## Source data
****
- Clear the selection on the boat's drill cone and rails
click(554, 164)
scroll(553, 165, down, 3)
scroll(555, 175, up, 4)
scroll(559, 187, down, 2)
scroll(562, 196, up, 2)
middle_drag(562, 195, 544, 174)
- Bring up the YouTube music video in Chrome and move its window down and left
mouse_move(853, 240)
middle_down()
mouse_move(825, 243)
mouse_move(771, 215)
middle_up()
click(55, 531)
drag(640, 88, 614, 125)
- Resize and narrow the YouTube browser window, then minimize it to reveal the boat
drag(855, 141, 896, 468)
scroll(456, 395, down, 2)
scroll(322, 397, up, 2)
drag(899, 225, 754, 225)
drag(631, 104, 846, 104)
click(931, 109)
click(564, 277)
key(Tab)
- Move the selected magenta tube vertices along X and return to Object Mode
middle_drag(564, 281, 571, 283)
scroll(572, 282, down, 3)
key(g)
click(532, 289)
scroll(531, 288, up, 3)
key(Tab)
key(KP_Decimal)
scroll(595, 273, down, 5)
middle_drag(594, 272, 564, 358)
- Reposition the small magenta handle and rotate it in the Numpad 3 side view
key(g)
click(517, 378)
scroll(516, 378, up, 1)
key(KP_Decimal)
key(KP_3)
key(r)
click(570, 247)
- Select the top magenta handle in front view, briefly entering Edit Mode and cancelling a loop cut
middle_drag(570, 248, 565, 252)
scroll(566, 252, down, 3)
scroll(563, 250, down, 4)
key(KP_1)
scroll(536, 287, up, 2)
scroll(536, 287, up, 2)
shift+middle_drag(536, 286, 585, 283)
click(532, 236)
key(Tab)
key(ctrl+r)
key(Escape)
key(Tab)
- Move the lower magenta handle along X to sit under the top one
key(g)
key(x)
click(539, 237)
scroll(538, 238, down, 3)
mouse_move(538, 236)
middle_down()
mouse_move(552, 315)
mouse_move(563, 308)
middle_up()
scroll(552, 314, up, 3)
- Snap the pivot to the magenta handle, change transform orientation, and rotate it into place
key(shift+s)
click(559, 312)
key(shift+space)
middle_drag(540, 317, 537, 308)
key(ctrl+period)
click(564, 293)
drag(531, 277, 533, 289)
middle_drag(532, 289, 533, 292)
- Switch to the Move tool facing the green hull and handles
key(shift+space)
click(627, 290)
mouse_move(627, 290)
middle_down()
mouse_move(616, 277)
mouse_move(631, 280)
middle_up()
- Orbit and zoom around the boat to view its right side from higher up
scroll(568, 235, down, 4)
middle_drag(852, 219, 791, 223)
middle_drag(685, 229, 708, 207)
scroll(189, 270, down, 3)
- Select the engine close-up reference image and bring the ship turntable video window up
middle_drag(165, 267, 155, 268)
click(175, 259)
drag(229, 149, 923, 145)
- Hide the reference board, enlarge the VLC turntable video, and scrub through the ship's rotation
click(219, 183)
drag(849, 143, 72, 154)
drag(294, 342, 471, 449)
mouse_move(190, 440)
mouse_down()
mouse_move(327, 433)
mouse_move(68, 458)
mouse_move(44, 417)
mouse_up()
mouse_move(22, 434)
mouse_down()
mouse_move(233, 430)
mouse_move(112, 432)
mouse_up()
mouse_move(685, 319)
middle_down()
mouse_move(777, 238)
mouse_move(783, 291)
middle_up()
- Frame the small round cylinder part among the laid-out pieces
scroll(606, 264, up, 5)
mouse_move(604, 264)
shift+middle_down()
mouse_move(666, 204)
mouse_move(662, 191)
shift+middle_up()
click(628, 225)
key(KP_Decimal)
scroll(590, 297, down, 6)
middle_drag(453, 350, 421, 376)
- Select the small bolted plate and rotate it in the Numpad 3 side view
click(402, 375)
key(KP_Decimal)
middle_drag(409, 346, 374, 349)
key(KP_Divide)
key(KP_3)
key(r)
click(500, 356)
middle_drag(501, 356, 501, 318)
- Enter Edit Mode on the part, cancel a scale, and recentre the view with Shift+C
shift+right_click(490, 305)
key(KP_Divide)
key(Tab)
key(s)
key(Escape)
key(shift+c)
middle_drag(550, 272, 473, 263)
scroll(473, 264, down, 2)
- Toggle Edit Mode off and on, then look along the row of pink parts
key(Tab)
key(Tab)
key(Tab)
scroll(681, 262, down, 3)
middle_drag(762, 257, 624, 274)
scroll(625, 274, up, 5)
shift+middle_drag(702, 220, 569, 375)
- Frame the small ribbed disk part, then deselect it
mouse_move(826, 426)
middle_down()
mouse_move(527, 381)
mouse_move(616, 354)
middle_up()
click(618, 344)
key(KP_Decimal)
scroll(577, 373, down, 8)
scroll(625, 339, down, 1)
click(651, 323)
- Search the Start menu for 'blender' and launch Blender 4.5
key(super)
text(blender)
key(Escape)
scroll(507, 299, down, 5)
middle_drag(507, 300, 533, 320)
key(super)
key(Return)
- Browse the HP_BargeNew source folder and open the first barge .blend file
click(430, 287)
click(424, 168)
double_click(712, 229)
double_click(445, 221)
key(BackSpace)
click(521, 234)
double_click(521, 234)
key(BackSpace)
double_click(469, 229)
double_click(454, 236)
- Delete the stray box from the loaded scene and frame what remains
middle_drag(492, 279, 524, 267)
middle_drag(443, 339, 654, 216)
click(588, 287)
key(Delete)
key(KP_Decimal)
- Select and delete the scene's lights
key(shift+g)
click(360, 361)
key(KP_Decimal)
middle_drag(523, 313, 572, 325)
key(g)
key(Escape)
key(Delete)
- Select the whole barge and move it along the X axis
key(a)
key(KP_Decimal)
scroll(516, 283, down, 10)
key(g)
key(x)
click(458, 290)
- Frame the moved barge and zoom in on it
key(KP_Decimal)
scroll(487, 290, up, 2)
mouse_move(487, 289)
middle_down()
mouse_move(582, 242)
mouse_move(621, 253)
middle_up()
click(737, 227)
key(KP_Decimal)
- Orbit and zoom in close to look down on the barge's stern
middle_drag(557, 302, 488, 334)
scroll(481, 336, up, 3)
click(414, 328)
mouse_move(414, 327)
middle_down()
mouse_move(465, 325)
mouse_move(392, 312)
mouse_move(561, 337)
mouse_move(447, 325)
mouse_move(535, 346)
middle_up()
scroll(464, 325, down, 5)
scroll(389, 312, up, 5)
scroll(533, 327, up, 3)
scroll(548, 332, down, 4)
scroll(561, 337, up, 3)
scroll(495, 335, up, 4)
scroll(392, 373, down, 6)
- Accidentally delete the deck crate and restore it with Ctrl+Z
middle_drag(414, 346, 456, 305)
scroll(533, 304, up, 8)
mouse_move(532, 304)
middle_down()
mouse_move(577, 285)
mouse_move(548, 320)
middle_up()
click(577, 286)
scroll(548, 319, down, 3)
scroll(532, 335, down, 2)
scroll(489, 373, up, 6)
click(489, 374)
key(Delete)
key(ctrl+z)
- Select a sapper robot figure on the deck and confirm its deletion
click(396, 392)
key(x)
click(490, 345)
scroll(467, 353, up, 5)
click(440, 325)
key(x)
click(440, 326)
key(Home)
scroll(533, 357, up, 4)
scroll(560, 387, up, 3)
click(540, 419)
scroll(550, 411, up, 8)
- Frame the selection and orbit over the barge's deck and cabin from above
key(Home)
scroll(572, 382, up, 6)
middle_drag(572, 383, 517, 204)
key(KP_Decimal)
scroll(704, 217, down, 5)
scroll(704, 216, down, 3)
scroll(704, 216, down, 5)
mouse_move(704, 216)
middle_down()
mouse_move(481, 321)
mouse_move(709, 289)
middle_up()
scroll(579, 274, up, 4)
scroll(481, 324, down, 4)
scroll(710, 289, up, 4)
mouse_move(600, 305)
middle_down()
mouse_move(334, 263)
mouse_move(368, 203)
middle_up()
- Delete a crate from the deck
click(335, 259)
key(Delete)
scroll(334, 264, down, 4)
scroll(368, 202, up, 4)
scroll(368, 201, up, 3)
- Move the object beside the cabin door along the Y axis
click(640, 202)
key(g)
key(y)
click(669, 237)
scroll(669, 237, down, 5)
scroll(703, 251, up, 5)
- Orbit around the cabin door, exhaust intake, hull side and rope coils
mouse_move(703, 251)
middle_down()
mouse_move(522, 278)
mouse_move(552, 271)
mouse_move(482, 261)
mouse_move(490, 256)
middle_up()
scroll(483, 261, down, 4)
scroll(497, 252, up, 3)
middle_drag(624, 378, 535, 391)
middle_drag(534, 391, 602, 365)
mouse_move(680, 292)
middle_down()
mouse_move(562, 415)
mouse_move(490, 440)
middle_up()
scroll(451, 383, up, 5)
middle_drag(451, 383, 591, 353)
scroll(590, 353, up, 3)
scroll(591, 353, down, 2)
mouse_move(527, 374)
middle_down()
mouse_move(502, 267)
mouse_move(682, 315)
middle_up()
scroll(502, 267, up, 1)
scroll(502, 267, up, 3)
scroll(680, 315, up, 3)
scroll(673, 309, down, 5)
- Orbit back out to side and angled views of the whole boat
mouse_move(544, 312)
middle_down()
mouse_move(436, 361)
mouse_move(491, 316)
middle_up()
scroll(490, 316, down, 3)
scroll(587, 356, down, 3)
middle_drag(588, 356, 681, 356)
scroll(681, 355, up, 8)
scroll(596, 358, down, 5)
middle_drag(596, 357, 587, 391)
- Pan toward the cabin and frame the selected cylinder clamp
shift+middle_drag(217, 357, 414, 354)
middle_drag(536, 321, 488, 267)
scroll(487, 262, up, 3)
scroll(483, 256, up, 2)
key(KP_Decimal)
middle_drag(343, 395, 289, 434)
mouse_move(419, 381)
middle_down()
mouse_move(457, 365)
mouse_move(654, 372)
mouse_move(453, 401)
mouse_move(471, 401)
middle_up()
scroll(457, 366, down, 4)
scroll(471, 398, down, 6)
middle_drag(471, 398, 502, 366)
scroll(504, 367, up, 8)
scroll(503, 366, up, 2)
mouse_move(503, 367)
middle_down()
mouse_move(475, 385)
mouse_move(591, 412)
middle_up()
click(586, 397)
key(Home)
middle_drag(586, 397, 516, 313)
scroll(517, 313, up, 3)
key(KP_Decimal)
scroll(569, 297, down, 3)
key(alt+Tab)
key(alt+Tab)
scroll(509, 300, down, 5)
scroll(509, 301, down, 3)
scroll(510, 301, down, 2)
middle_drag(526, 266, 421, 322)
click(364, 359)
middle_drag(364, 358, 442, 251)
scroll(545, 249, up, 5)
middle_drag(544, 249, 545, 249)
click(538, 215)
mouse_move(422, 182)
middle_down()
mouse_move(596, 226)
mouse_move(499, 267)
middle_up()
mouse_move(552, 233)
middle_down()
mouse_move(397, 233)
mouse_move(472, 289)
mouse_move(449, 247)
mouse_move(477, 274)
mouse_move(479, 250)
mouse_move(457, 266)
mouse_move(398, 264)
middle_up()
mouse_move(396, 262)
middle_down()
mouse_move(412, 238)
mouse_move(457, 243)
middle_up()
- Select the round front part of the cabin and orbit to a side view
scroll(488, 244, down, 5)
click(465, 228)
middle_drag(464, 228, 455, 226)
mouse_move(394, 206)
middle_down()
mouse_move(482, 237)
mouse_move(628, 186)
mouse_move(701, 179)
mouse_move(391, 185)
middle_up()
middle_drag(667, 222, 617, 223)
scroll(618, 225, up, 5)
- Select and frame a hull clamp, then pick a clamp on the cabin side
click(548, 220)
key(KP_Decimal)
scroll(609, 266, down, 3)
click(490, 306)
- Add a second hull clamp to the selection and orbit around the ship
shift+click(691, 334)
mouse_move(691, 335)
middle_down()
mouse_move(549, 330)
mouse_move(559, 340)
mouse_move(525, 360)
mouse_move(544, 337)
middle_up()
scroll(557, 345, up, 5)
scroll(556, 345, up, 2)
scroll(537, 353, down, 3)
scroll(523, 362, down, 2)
****
## The task
A single figure must be given: how many lines of the records above include the string "turntable".

## Problem solution
2